> Exercise directions
Every line below from the one with "right eye: (178, 74)" through the one with "right wrist: (73, 290)" should be retyped exactly, both ends included; no other lines and no pictures.

> Extracted records
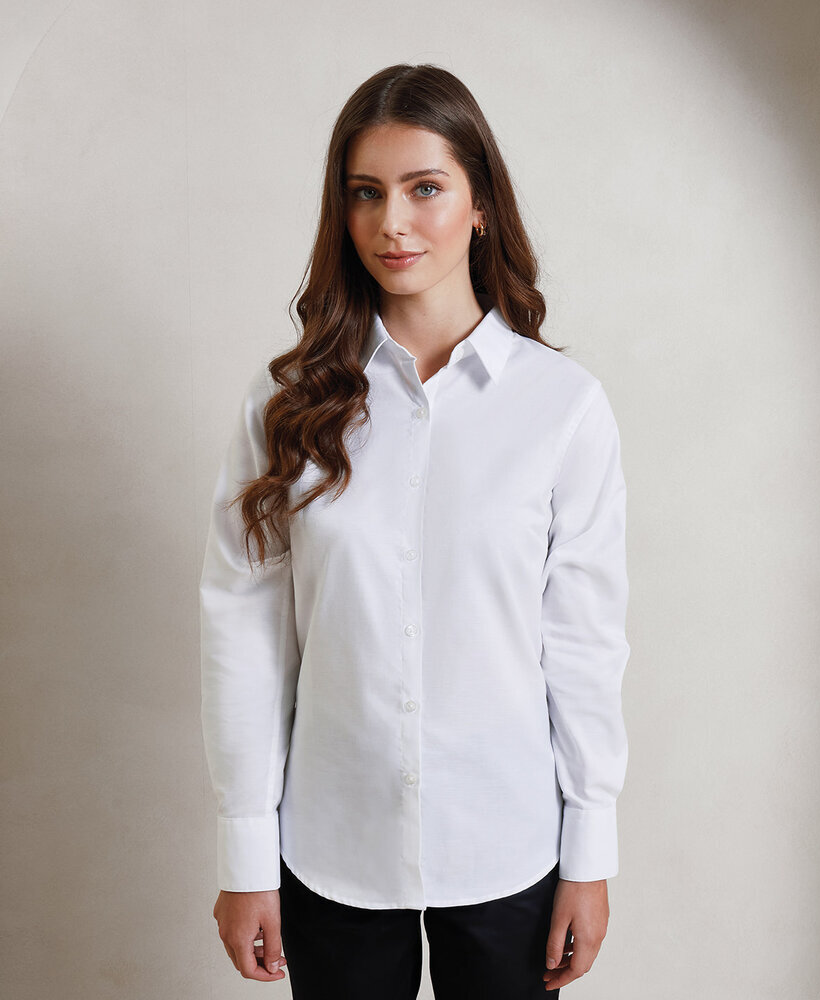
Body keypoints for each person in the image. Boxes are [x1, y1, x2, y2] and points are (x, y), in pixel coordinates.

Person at [199, 63, 630, 999]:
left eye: (424, 188)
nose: (391, 222)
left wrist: (589, 851)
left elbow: (583, 643)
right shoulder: (285, 405)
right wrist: (245, 854)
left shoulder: (561, 407)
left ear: (480, 206)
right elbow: (245, 635)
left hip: (511, 843)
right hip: (330, 845)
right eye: (366, 193)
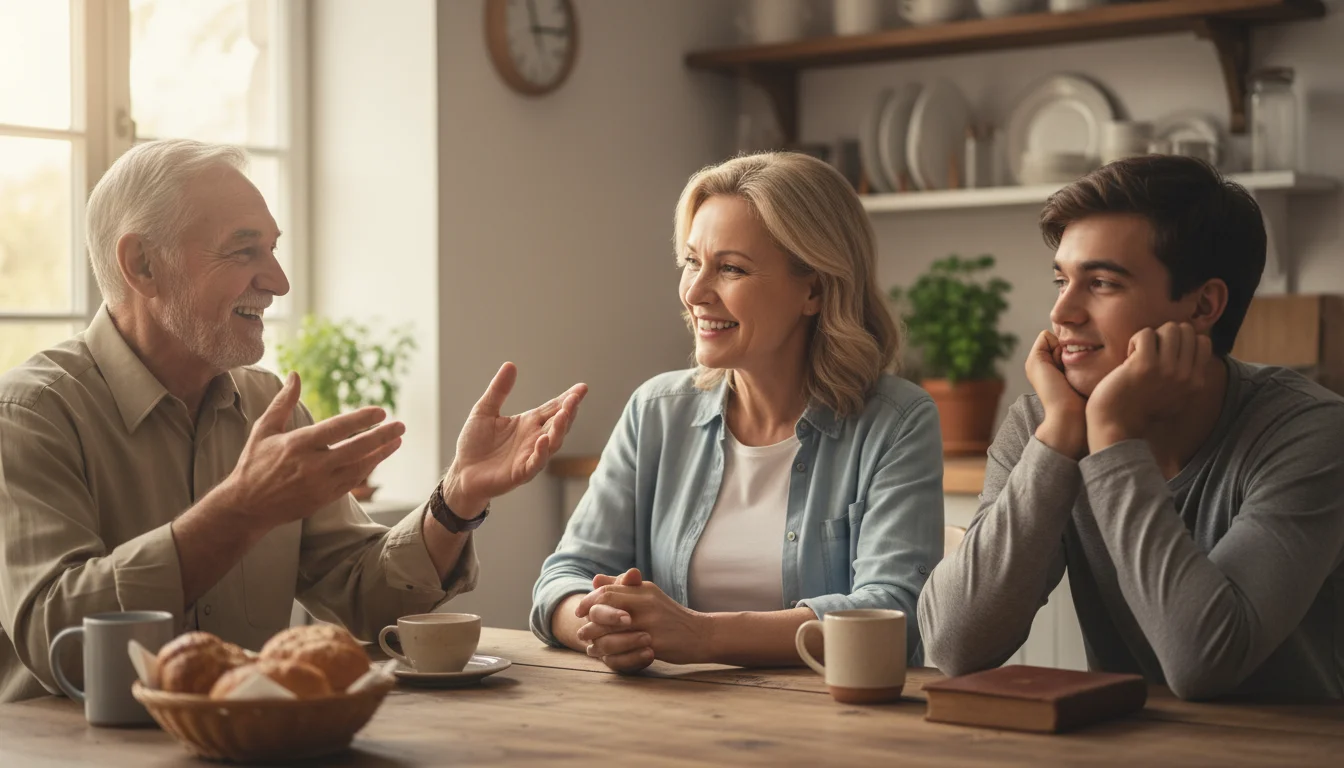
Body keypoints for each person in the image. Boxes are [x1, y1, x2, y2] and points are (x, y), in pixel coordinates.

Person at [0, 139, 587, 702]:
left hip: (251, 746)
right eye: (243, 249)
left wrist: (456, 499)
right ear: (143, 265)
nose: (278, 281)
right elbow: (59, 639)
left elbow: (365, 595)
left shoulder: (267, 406)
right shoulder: (30, 415)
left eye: (273, 250)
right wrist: (240, 510)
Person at [918, 155, 1344, 700]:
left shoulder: (1308, 433)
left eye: (1101, 283)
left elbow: (1204, 663)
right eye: (1061, 280)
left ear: (1203, 305)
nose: (1062, 313)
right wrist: (1059, 437)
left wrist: (1113, 436)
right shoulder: (1046, 423)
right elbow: (955, 644)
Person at [530, 152, 944, 673]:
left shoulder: (896, 421)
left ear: (813, 289)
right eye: (691, 262)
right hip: (670, 726)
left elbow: (893, 613)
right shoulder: (655, 412)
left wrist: (701, 636)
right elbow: (564, 577)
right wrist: (603, 626)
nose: (695, 292)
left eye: (730, 268)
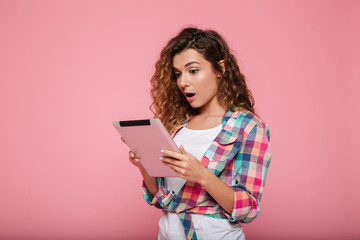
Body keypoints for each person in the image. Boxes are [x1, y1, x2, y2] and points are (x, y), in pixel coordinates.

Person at [128, 27, 271, 240]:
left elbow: (248, 208)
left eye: (193, 70)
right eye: (178, 74)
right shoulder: (177, 126)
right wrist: (143, 166)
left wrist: (201, 175)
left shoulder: (248, 126)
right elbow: (161, 198)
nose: (183, 82)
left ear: (220, 69)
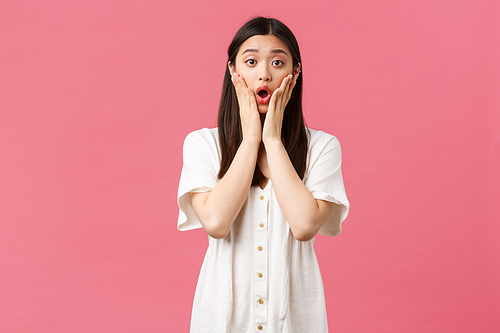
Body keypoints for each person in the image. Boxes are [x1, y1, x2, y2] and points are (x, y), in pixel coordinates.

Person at [177, 16, 349, 333]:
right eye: (252, 61)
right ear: (233, 71)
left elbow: (304, 225)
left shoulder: (323, 148)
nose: (264, 75)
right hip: (222, 317)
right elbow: (215, 223)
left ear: (295, 73)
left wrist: (271, 140)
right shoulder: (202, 144)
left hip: (295, 319)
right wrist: (251, 139)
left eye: (278, 62)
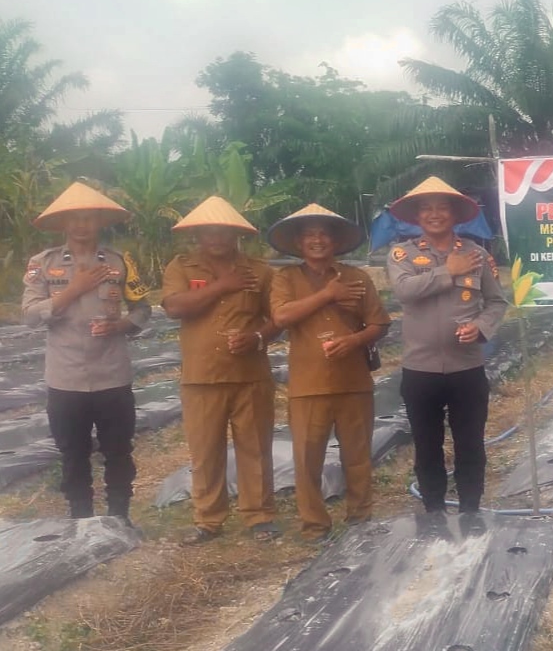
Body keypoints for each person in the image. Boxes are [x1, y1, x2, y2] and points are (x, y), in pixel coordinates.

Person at [21, 182, 151, 523]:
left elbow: (142, 309)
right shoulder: (42, 264)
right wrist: (73, 290)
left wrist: (120, 325)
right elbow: (30, 315)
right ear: (64, 223)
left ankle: (119, 517)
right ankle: (81, 521)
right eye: (74, 219)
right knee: (73, 455)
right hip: (65, 379)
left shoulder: (120, 262)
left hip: (112, 375)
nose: (81, 225)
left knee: (118, 452)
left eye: (88, 218)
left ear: (100, 222)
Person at [161, 196, 280, 543]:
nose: (216, 238)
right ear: (197, 234)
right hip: (201, 376)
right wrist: (222, 286)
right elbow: (174, 307)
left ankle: (258, 517)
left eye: (224, 232)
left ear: (237, 235)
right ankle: (208, 520)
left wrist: (258, 337)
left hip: (251, 375)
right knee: (205, 451)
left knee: (255, 447)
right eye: (209, 232)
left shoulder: (259, 271)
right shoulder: (181, 267)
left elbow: (278, 318)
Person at [269, 204, 391, 541]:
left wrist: (355, 341)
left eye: (324, 234)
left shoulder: (357, 277)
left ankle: (360, 516)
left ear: (336, 242)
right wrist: (328, 295)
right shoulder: (286, 279)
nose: (318, 240)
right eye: (310, 235)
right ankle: (314, 524)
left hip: (354, 381)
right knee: (308, 460)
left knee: (357, 454)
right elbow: (281, 318)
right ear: (298, 243)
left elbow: (380, 323)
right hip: (308, 384)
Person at [386, 177, 507, 515]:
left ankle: (470, 508)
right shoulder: (402, 255)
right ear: (416, 216)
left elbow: (497, 302)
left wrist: (480, 329)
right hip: (420, 370)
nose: (435, 214)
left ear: (455, 215)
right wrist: (448, 271)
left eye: (442, 208)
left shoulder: (477, 254)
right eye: (427, 209)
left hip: (466, 369)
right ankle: (433, 510)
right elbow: (405, 291)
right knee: (427, 445)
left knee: (470, 443)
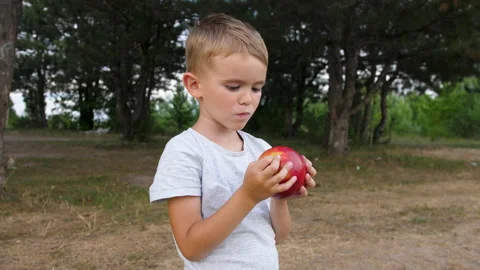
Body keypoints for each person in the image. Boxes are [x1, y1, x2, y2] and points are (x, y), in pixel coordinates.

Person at [149, 13, 317, 269]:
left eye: (256, 88)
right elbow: (191, 247)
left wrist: (280, 195)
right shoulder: (185, 152)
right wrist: (248, 196)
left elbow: (278, 236)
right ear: (195, 85)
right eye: (233, 86)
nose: (247, 99)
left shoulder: (261, 150)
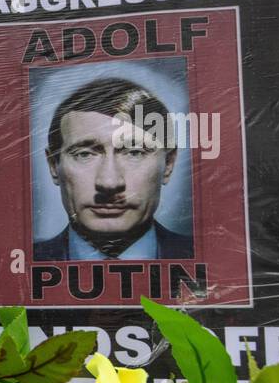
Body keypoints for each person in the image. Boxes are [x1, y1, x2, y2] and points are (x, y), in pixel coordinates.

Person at [33, 76, 193, 261]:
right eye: (84, 154)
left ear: (168, 164)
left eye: (134, 153)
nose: (109, 182)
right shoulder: (16, 270)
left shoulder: (211, 260)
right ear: (54, 166)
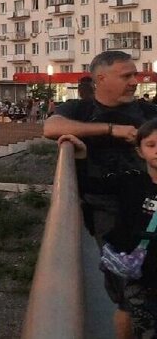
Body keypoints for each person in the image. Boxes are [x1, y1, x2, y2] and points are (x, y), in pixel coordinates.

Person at [45, 50, 157, 338]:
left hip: (148, 206)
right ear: (101, 78)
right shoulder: (80, 109)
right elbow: (51, 127)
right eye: (127, 75)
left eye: (135, 74)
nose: (135, 81)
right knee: (128, 295)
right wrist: (110, 130)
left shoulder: (146, 112)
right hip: (107, 212)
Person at [60, 122, 157, 338]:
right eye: (151, 145)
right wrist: (81, 157)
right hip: (133, 270)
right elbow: (89, 186)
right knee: (134, 316)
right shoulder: (130, 181)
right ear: (140, 151)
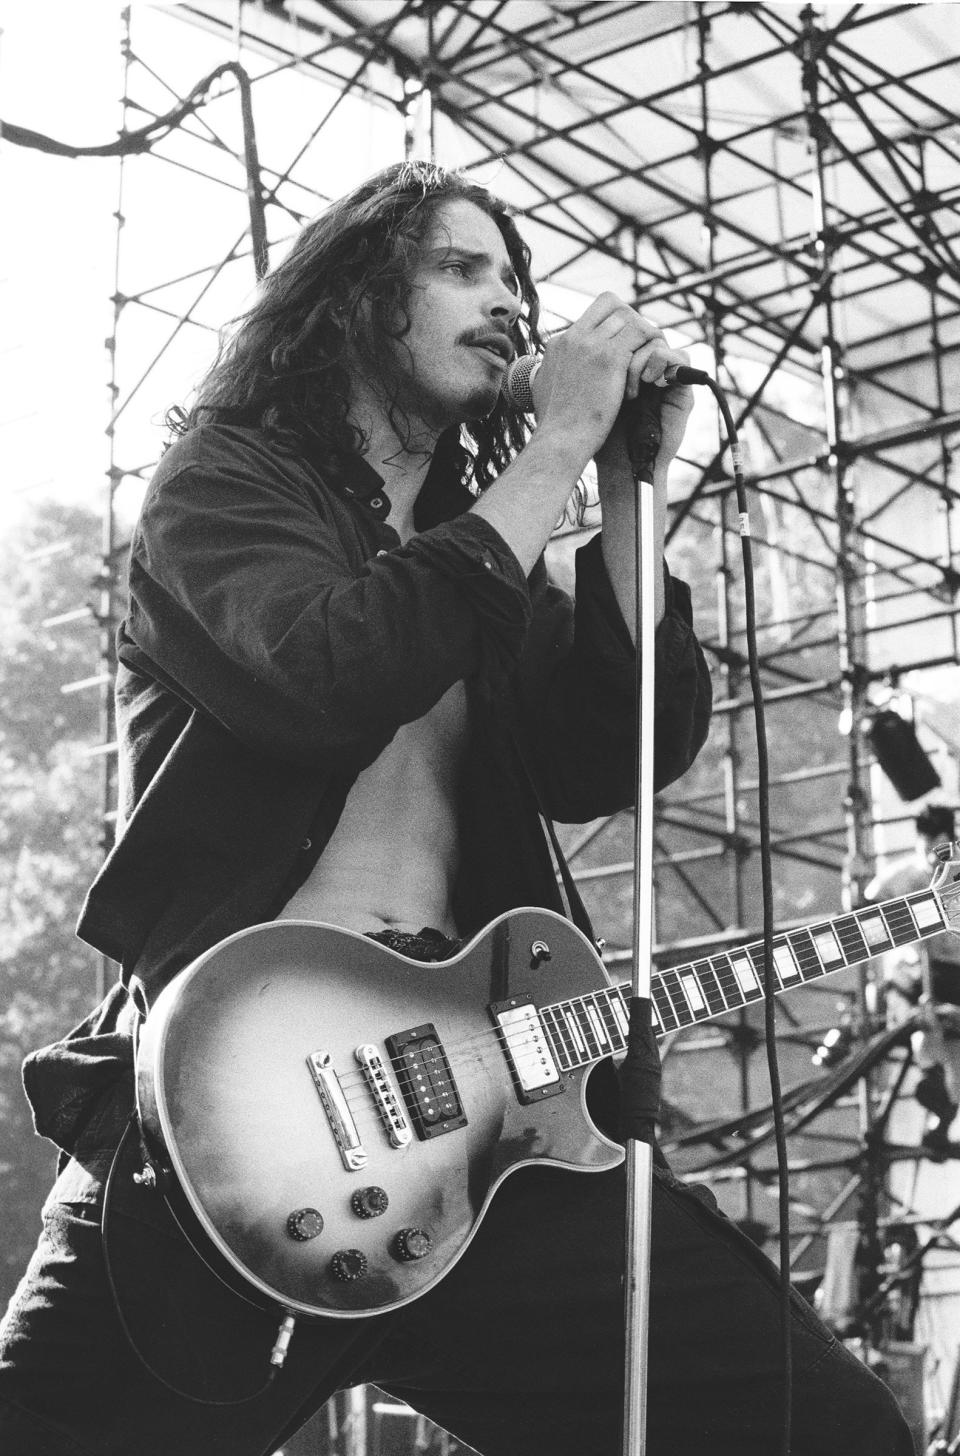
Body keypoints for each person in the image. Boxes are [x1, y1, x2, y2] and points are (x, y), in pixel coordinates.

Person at [0, 162, 911, 1455]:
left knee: (821, 1430)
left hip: (484, 1128)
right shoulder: (226, 488)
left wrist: (624, 510)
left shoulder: (488, 552)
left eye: (514, 279)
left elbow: (615, 752)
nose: (507, 304)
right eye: (460, 268)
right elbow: (332, 674)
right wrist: (549, 455)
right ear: (361, 300)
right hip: (238, 1127)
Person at [864, 803, 960, 1146]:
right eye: (927, 850)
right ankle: (935, 1086)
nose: (934, 861)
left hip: (954, 973)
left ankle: (944, 1111)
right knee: (920, 1025)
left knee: (953, 1047)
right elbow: (865, 903)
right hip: (916, 972)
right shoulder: (903, 876)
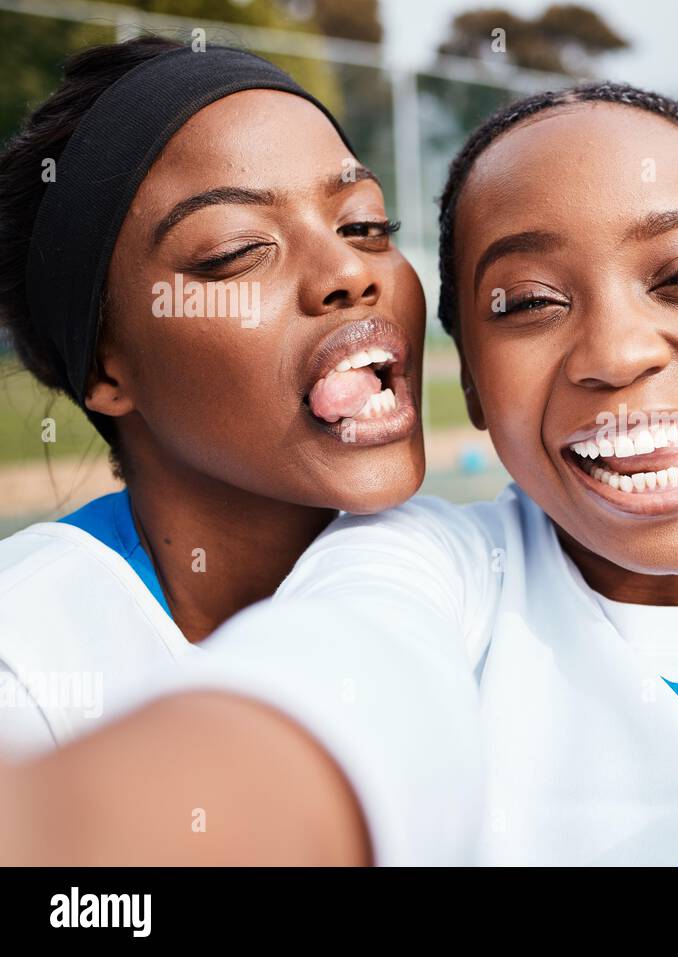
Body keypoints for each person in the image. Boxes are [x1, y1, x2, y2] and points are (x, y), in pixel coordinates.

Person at [0, 83, 678, 866]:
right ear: (469, 366)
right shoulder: (417, 573)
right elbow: (320, 710)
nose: (615, 352)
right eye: (526, 303)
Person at [0, 38, 426, 755]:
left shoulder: (488, 576)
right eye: (235, 251)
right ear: (108, 368)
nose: (348, 268)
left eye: (365, 225)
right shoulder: (31, 659)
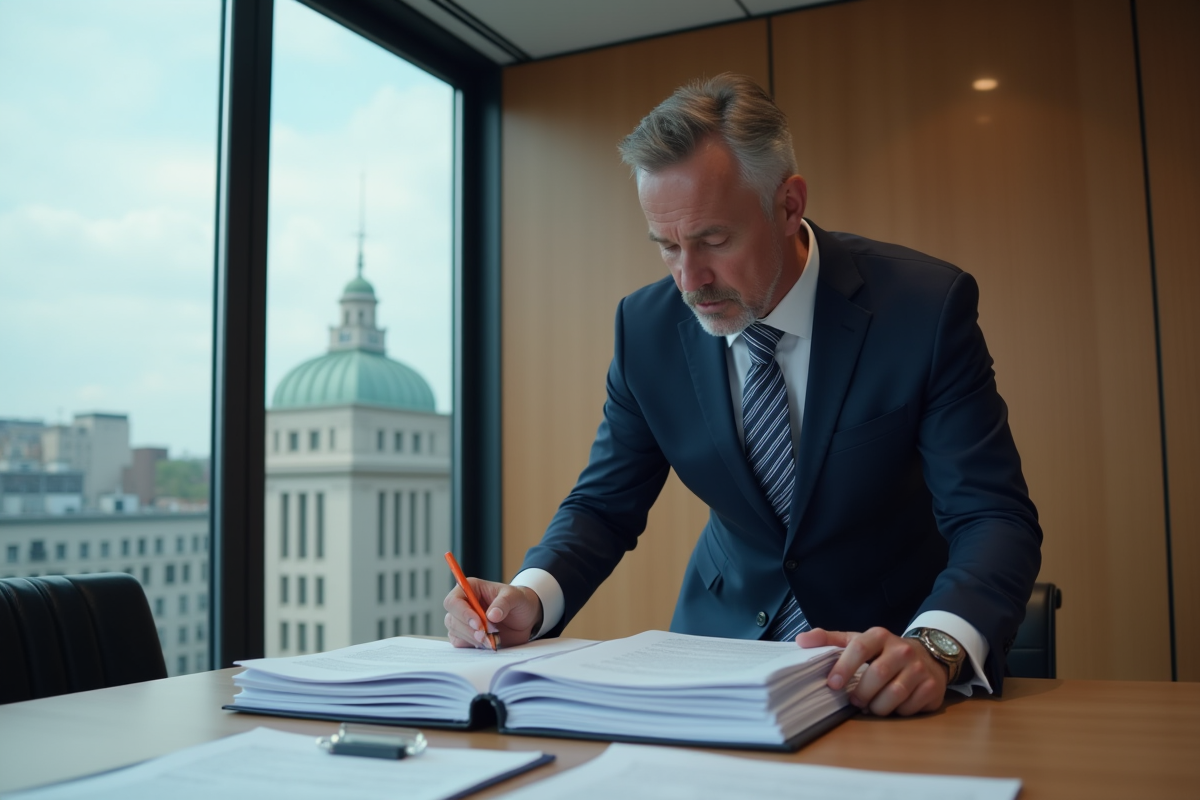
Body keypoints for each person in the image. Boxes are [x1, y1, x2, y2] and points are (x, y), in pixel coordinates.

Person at [445, 74, 1041, 717]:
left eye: (714, 241)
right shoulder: (646, 329)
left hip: (882, 663)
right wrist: (530, 597)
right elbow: (603, 503)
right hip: (714, 661)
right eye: (667, 247)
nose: (689, 280)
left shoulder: (922, 309)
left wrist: (937, 646)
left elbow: (991, 516)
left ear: (788, 205)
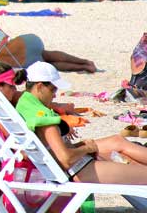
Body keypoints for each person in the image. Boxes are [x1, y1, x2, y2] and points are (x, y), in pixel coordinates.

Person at [16, 62, 147, 184]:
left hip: (75, 164)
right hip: (79, 169)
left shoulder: (25, 105)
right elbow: (65, 159)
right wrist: (86, 149)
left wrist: (80, 146)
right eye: (53, 89)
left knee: (121, 149)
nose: (55, 95)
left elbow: (52, 149)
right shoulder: (43, 118)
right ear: (39, 86)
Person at [0, 34, 96, 72]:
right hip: (22, 45)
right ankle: (85, 62)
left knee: (50, 65)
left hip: (19, 61)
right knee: (48, 55)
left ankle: (84, 67)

> Output for this task
right eye: (178, 74)
right shoulder: (177, 126)
right wrist: (143, 166)
left wrist: (201, 175)
left shoulder: (248, 126)
right elbow: (161, 198)
nose: (183, 82)
left ear: (220, 69)
Body keypoints for each person in the image. Boxes are [x1, y1, x2, y2] and points are (x, y), in pixel coordinates.

Person at [177, 16, 349, 333]:
right eye: (252, 61)
right ear: (233, 71)
left elbow: (304, 225)
left shoulder: (323, 148)
nose: (264, 75)
right hip: (222, 317)
right elbow: (215, 223)
left ear: (295, 73)
left wrist: (271, 140)
right shoulder: (202, 144)
left hip: (295, 319)
right wrist: (251, 139)
left eye: (278, 62)
Body keypoints for each person in the image. Boxes are [x1, y1, x2, y2] and points are (x, y), in pixel coordinates.

Person at [21, 182, 151, 523]:
left elbow: (142, 309)
right shoulder: (42, 264)
right wrist: (73, 290)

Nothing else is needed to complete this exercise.